== Given data ==
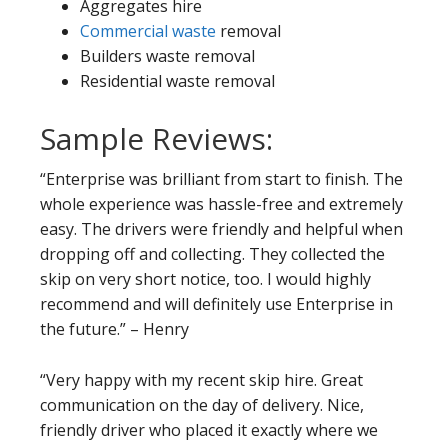
Aggregates hire
Commercial waste
removal
Builders waste removal
Residential waste removal
Sample Reviews:
“Enterprise was brilliant from start to finish. The
whole experience was hassle-free and extremely
easy. The drivers were friendly and helpful when
dropping off and collecting. They collected the
skip on very short notice, too. I would highly
recommend and will definitely use Enterprise in
the future.” – Henry
“Very happy with my recent skip hire. Great
communication on the day of delivery. Nice,
friendly driver who placed it exactly where we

== Task details ==
Please give all of the material again, exactly, without the images.

== Final answer ==
Aggregates hire
Commercial waste
removal
Builders waste removal
Residential waste removal
Sample Reviews:
“Enterprise was brilliant from start to finish. The
whole experience was hassle-free and extremely
easy. The drivers were friendly and helpful when
dropping off and collecting. They collected the
skip on very short notice, too. I would highly
recommend and will definitely use Enterprise in
the future.” – Henry
“Very happy with my recent skip hire. Great
communication on the day of delivery. Nice,
friendly driver who placed it exactly where we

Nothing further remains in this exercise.